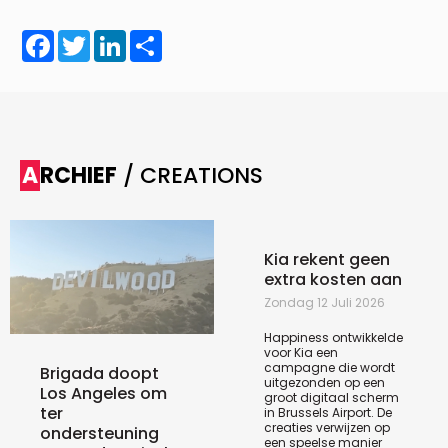
Facebook
Twitter
LinkedIn
Share
ARCHIEF
/ CREATIONS
Kia rekent geen
extra kosten aan
Zondag 12 Juli 2026
Happiness ontwikkelde
voor Kia een
campagne die wordt
Brigada doopt
uitgezonden op een
Los Angeles om
groot digitaal scherm
ter
in Brussels Airport. De
creaties verwijzen op
ondersteuning
een speelse manier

_EXERCISE GOAL_:
Your answer should contain all the material above, written out exactly, and none of the pictures.

_RESPONSE TO THE EXERCISE_:
Facebook
Twitter
LinkedIn
Share
ARCHIEF
/ CREATIONS
Kia rekent geen
extra kosten aan
Zondag 12 Juli 2026
Happiness ontwikkelde
voor Kia een
campagne die wordt
Brigada doopt
uitgezonden op een
Los Angeles om
groot digitaal scherm
ter
in Brussels Airport. De
creaties verwijzen op
ondersteuning
een speelse manier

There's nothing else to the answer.